Debated between Cafe Society and here, but since this is asking for opinions, I’ll put it here.
I’m writing another novel, and in it, I have a secondary character (the mother of one of the main characters) who’s very ill. I’ve been handwaving it throughout the novel, but now that it’s finished and being beta-read, I kinda need to pin it down. I’m hoping that if I list the symptoms and other details, somebody here can fill in a handy disease that’ll fit the bill (and I’m really hoping there is one).
Details:
Patient is a woman in her early 40s.
Disease came on very quickly (like one week she was relatively fine, next week she was feeling bad, went to the doctor, and found out she was very sick)
It’s rather debilitating at first but not so much that she has to be in the hospital yet. She remains at home with a nurse/caregiver to help her (along with her son, a main character, who’s an 18 year old boy).
She’s probably been sick for a month or two at most at the beginning of the story.
In the course of the story (which takes place over a couple of weeks) she fades rapidly, eventually having to go to the hospital. Near the end of the story she dies.

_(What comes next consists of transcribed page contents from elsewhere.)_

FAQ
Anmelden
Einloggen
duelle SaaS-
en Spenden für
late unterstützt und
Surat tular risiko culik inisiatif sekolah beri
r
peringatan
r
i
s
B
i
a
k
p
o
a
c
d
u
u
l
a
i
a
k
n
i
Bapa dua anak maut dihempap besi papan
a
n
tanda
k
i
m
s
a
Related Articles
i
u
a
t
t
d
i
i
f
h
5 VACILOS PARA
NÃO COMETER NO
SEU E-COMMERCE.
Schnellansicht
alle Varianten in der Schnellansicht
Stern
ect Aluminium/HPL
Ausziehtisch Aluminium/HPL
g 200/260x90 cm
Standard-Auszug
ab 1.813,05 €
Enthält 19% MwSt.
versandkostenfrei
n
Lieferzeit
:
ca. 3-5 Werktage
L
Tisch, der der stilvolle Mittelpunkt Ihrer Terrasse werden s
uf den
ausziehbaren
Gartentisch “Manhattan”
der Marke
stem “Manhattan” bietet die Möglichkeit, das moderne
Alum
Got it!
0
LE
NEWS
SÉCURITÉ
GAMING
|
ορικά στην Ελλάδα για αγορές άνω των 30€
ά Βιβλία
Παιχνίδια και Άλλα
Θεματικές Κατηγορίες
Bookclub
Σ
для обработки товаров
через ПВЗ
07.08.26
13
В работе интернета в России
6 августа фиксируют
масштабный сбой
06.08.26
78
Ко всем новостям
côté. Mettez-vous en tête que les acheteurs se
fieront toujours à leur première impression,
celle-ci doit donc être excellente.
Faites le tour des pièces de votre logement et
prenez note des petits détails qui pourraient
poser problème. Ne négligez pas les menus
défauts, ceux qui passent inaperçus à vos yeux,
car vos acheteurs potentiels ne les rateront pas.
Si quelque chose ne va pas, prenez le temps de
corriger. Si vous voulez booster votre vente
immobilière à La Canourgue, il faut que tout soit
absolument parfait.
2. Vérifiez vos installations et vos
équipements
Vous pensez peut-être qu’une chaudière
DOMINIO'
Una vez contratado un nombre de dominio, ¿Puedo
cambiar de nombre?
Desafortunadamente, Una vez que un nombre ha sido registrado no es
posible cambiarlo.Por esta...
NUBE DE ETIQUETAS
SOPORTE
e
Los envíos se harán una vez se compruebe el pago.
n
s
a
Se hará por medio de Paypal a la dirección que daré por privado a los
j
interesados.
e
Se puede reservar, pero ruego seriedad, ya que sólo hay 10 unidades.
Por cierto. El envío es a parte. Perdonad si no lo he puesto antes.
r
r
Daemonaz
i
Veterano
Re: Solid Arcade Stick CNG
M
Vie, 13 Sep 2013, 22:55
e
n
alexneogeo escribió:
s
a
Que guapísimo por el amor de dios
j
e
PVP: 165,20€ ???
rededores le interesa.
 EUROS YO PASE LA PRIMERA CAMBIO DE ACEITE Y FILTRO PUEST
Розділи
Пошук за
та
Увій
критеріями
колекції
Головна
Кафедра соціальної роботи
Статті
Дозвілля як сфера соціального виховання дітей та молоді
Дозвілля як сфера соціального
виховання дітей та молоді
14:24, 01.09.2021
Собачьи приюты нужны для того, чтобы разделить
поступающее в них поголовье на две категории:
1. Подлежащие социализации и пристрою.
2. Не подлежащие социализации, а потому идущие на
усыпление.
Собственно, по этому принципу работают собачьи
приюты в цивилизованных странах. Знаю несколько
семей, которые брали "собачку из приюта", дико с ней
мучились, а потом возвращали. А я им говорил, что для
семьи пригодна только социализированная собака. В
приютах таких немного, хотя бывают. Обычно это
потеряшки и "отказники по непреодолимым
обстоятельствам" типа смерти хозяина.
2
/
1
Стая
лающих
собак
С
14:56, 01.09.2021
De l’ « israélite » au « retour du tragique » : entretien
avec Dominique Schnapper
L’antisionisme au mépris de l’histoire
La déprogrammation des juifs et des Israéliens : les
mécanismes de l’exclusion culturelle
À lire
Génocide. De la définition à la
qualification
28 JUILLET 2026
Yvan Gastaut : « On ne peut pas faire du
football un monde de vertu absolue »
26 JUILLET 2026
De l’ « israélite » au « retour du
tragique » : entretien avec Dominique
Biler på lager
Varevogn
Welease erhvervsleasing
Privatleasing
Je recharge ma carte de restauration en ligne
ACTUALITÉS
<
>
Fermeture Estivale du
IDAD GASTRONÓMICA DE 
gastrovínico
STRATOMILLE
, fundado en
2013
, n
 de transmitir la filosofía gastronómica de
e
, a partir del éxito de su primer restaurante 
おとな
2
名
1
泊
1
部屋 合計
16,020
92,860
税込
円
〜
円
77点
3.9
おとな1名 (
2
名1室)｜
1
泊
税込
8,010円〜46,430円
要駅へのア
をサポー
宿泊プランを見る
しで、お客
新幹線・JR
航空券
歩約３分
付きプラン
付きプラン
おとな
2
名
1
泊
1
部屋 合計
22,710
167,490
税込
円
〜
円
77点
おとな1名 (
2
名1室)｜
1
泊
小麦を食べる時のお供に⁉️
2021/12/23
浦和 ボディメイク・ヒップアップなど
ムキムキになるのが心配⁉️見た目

Assume she has normal health insurance and whatnot–the family isn’t rich (it’s just her and her son) but she has good care, so that’s not a factor in the disease’s progression.
So basically I think I need something with a fast onset, but that might be deceptively not as bad as it seems before striking hard and taking the victim down.
The exact nature of the disease isn’t at all important to the plot, as long as I portray it correctly. I’ll probably just have one character ask the boy what she’s got, he’ll tell her, and that’ll be the end of caring about which disease it is.
I don’t mind if it’s too easy–it just needs to fit the parameters. Mom is only important by her relationship to her son, so she doesn’t really need a lot of depth. Whatever she has just has to be realistic.
A friend of mine in her early 30’s had stomach problems, thought it was nothing, went to the doctor for it, nothing worked, got more tests, and was diagnosed with stomach cancer. She was dead a month after getting the diagnosis. Pretty sad stuff.
Creutzfeldt-Jakob (mad cow) and ALS (Lou Gehrig’s) were the first things that came to my mind after cancer. The former is probably too rare to use. The latter I know usually takes longer to kill people, but it could have a big delay in diagnosis. But cancer is probably easier to use.
Along with the other cancers, a friend of mind went into the doctor with general ‘not feeling good’ and stomach/core pains but was fine other then that and was given 6-8 weeks. He died a month later. He was diagnosed with “Bizarre Cancer” That is, it was a ‘normal’ cancer but they were never able to pin down the origin and therefore couldn’t do a good job treating it. Took him down fast and hard.
Oddly, I can’t find any references to 'bizarre cancer" on the internet but I just checked with a friend of his wife’s and she confirmed that that’s what the doctor’s were calling it.
Pancreatic Cancer is a good choice, but almost seem to “easy” right now. OTOH, ‘bizarre cancer’ probably just sounds made up. You might have to find a happy medium. Maybe some kind of TB that isn’t getting treated will or that she’s ignoring or she picks up a secondary infection while dealing with that one.
What about one of those exotic viruses? What was the one they made that movie about.? I’ve known two people who died of pancreatic cancer. One died about five months after diagnosis and the other about a year.
Not sure how she’d pick up an exotic virus, though–she’s just a regular working person in a large metropolitan area. And I’d be afraid that making it something like that would make the disease more important than it is.
Acute viral myocarditis/cardiomyopathy could be another way to go. Prodrome of just being flu-like for a few weeks with variable course from there that definitely includes progressive heart failure to the point of death within the timeframe you describe. Fatal arrhythmias can occur along the way too. (Think Randy Travis’s recent illness as a template to vary from.)
A bit less … done … than literary cancer, and still fits.